Un film de Kôji Fukada

La fabrique d'un potentiel monstre

Ichiko, infirmière à domicile, travaillait auprès d’une vieille dame, dont la fille, sa fille et sa nièce, l’acceptaient comme elles l’auraient fait d’une proche de la famille. Mais lorsque la fille est enlevé et que le suspect n’est autre que le neveu d’Ichiko, qu’elle a elle-même présenté aux filles, elle se trouve suspectée de complicité d’enlèvement…

L'infirmière film

Le réalisateur japonais d’ "Harmonium", remarqué à Un certain regard en 2016, également sélection à Cannes en 2020 pour "Suis-moi je te fuis, fuis-moi je te suis", s'est offert une parenthèse entre ces deux drames, avec le troublant portrait d’une aide à domicile soupçonnée de complicité dans un enlèvement. Avec comme point de départ le simple lien familial qui l’unit à l’accusé (son neveu), il décortique tout en douceur l’engrenage qui instille le doute dans l’esprit de la plupart des personnes, comme en partie dans celui du spectateur.

En cette période où les associations militantes préfèrent harceler ou pointer du doigt, plutôt que de démontrer ou user de pédagogie, et où les médias se repaissent des moindres faits-divers sans se soucier des preuves, cette implacable démonstration pose avec tact la question des victimes collatérales, mais aussi de la fabrique de monstres. Avec la complicité d’une formidable actrice, dont la duplicité du personnage est suggérée par quelques allers-retours entre l’après (elle a changé sa coupe de cheveux pour entamer une étrange nouvelle vie…) et l’avant, l’auteur contact un thriller ouaté parfaitement maîtrisé.

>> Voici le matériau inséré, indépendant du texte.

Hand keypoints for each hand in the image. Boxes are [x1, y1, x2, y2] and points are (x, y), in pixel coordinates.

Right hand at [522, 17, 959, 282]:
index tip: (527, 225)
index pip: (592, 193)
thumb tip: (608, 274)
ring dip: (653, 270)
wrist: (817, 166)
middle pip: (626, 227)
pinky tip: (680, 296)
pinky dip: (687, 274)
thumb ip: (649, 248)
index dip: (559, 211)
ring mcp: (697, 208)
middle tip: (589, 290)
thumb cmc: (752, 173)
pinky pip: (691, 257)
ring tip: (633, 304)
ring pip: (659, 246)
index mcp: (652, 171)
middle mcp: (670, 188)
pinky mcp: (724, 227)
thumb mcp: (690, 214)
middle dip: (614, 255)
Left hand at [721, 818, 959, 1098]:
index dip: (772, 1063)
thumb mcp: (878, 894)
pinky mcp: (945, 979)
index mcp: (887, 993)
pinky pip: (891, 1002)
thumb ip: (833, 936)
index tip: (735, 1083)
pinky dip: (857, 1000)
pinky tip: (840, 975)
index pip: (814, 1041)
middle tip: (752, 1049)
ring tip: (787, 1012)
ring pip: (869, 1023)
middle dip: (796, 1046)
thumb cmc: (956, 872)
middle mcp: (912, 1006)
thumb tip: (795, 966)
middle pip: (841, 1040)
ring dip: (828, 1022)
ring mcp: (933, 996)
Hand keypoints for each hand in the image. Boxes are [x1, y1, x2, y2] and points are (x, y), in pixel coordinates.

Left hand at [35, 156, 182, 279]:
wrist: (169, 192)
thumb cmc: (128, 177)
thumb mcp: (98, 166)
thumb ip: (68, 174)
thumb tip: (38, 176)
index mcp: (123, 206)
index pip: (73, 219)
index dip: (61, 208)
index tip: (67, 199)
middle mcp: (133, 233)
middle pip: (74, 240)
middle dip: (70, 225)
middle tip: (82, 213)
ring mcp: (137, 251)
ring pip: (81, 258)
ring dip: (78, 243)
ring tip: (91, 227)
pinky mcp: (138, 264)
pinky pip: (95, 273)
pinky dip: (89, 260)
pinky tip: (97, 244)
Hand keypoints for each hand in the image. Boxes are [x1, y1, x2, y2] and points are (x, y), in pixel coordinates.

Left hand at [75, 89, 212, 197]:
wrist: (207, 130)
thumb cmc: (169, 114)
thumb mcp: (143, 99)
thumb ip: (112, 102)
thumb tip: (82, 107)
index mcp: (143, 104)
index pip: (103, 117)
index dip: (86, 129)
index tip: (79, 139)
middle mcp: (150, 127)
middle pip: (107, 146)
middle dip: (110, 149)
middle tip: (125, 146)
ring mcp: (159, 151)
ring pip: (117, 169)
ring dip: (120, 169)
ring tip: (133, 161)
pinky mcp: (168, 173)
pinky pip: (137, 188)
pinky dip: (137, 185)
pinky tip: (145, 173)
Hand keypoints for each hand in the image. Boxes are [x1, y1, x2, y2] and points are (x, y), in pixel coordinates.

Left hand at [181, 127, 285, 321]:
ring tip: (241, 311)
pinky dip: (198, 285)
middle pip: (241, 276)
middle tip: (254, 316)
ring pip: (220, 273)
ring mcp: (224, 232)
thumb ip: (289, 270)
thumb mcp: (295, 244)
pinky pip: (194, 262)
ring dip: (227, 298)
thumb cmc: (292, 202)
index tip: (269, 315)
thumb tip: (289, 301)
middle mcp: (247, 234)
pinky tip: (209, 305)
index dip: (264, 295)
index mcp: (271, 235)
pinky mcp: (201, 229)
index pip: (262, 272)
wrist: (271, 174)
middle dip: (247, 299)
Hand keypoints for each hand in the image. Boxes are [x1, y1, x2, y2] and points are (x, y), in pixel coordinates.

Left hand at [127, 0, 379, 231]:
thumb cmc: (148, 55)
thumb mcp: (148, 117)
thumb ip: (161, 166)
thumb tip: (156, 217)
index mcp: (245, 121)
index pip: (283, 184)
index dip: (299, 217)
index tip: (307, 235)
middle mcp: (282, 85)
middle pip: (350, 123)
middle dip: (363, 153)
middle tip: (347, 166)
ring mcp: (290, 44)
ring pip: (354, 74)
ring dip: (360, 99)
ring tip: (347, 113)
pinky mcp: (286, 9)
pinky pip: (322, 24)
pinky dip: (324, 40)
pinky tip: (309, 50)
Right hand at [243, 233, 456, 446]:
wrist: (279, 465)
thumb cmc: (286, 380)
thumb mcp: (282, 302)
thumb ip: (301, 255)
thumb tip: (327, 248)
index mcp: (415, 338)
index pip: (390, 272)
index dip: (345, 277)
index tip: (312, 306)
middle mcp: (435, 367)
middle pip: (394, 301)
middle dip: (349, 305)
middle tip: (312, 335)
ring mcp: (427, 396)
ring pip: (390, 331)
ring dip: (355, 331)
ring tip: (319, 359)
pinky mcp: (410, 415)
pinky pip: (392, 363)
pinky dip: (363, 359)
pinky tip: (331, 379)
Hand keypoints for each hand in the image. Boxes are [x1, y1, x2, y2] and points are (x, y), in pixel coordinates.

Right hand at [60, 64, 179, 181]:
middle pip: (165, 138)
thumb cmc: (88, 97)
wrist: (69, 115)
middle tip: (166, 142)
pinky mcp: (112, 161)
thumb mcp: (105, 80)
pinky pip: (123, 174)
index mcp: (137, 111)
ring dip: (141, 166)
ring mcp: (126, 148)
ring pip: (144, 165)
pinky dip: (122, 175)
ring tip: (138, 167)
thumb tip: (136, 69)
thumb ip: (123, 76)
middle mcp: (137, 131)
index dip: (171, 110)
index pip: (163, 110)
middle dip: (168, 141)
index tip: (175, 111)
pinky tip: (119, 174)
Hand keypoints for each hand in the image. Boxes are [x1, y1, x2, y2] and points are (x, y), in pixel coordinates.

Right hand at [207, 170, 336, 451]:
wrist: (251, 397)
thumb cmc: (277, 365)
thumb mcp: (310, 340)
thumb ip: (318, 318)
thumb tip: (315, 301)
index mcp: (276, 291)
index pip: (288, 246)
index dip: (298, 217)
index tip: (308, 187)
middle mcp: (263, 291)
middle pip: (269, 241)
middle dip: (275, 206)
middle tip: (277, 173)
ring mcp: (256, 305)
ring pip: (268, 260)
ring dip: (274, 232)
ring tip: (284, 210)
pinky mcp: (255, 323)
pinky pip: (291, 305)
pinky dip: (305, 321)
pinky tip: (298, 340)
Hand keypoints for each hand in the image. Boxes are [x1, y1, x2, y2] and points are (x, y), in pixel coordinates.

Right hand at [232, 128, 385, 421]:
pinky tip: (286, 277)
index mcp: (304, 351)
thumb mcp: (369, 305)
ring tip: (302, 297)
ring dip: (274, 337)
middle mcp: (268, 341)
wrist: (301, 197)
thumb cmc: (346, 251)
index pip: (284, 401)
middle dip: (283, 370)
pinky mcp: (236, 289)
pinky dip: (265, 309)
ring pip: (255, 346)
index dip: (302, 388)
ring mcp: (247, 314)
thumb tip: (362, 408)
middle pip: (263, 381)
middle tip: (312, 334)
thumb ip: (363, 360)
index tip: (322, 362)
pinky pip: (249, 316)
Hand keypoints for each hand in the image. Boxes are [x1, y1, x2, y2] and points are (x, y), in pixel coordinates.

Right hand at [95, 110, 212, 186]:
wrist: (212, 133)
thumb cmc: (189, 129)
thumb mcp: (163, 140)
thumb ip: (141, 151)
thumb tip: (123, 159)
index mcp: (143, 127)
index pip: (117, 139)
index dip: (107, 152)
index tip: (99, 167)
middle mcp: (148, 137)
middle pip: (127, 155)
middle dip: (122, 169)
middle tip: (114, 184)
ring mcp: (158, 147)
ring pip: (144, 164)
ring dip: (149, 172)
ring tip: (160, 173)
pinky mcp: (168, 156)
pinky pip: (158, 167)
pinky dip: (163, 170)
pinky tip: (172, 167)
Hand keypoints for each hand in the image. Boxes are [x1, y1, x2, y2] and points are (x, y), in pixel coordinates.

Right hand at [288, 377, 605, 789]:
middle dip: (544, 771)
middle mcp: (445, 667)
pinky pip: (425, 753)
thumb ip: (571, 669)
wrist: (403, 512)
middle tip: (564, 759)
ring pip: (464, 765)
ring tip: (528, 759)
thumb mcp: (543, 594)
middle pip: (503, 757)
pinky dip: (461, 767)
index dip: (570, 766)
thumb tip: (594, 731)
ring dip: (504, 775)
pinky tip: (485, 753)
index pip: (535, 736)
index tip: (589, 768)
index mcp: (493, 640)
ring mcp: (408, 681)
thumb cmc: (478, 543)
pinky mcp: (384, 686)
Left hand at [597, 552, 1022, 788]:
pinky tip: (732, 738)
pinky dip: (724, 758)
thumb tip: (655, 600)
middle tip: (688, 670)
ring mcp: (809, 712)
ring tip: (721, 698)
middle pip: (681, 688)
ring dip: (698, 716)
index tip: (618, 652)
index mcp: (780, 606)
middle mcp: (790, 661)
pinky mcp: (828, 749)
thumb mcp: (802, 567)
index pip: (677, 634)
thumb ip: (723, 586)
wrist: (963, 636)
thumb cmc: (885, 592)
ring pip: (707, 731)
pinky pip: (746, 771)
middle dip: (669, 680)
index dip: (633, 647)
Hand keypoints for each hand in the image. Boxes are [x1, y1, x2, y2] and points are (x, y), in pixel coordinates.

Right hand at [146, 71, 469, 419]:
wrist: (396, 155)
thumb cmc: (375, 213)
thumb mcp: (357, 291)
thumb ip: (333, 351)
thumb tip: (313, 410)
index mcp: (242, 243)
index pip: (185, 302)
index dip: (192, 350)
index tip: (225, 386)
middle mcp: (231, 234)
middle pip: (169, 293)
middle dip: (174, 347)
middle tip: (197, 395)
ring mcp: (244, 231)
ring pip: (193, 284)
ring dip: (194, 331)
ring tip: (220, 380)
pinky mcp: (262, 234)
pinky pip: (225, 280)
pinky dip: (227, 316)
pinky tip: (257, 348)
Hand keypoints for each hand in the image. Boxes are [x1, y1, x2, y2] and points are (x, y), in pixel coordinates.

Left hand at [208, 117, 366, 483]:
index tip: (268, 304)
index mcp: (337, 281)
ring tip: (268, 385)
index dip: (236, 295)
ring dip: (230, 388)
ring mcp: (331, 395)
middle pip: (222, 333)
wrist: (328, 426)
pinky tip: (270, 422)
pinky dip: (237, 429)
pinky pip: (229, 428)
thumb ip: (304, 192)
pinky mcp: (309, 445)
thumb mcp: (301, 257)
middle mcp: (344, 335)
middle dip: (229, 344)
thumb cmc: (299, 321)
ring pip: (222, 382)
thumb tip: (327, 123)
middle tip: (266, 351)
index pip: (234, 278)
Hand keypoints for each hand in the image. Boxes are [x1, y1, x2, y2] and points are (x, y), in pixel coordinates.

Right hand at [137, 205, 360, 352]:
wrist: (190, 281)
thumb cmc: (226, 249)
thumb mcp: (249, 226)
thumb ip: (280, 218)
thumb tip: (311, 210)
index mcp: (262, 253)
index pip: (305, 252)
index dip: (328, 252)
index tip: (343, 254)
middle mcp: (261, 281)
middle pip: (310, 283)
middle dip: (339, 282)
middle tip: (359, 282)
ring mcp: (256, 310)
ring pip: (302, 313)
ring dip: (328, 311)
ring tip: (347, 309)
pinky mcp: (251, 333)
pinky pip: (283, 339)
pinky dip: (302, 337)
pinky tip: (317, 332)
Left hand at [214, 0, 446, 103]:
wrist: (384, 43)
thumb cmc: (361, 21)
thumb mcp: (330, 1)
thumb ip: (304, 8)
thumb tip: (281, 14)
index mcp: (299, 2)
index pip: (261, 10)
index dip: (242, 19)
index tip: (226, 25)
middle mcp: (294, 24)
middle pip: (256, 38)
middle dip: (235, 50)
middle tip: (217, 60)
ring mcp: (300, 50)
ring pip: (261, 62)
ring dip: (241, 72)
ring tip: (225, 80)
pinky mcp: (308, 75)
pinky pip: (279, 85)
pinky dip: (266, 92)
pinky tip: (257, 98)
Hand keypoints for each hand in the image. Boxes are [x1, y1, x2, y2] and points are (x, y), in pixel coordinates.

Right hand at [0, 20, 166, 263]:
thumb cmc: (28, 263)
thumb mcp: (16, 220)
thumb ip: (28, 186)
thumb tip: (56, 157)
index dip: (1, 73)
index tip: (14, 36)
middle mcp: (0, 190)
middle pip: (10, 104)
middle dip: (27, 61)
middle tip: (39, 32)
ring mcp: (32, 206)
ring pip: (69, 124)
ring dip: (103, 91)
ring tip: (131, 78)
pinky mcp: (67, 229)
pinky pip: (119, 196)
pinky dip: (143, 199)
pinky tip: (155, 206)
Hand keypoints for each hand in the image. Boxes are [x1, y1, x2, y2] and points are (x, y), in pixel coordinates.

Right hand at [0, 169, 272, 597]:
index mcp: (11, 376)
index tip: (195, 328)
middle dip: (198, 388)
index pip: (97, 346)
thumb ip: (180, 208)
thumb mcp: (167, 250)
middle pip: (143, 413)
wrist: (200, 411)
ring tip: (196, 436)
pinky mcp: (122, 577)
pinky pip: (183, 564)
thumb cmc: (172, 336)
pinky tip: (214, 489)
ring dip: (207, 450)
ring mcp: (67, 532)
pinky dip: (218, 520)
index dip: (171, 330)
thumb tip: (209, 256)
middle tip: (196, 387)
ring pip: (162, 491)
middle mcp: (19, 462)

Sans jamais vraiment s’intéresser au suspect principal, ni à la véracité des attouchements qu’il a pu perpétrer, le scénario préfère se concentrer sur les accrocs d’une trajectoire toute tracée alliant reconnaissance professionnelle, projets de mariage et déménagement, sœur en fuite inquiète à l’extrême, et proximité étroite avec ses patients. Avec quelques plans ou scènes marquants (la cigarette en premier plan qui adouci les soins, floutés en arrière-plan, la perception furtive de l’amas des médias depuis une voiture, le panoramique reliant regard du futur mari, télévision et infirmière prostrée, ou la séparation soudaine ce sont alternativement la confiance, la naïveté, l’inquiétude du personnage, qu’il exploite, avant de dévoiler sa nécessaire rupture, volontaire ou non, avec la famille pour laquelle elle travaillait, ceci lors de deux scènes remarquables autour de carrefours de circulation. Une excellente idée de mise en scène qui constitue deux points d’orgues au sein d’un film aussi feutré que saisissant.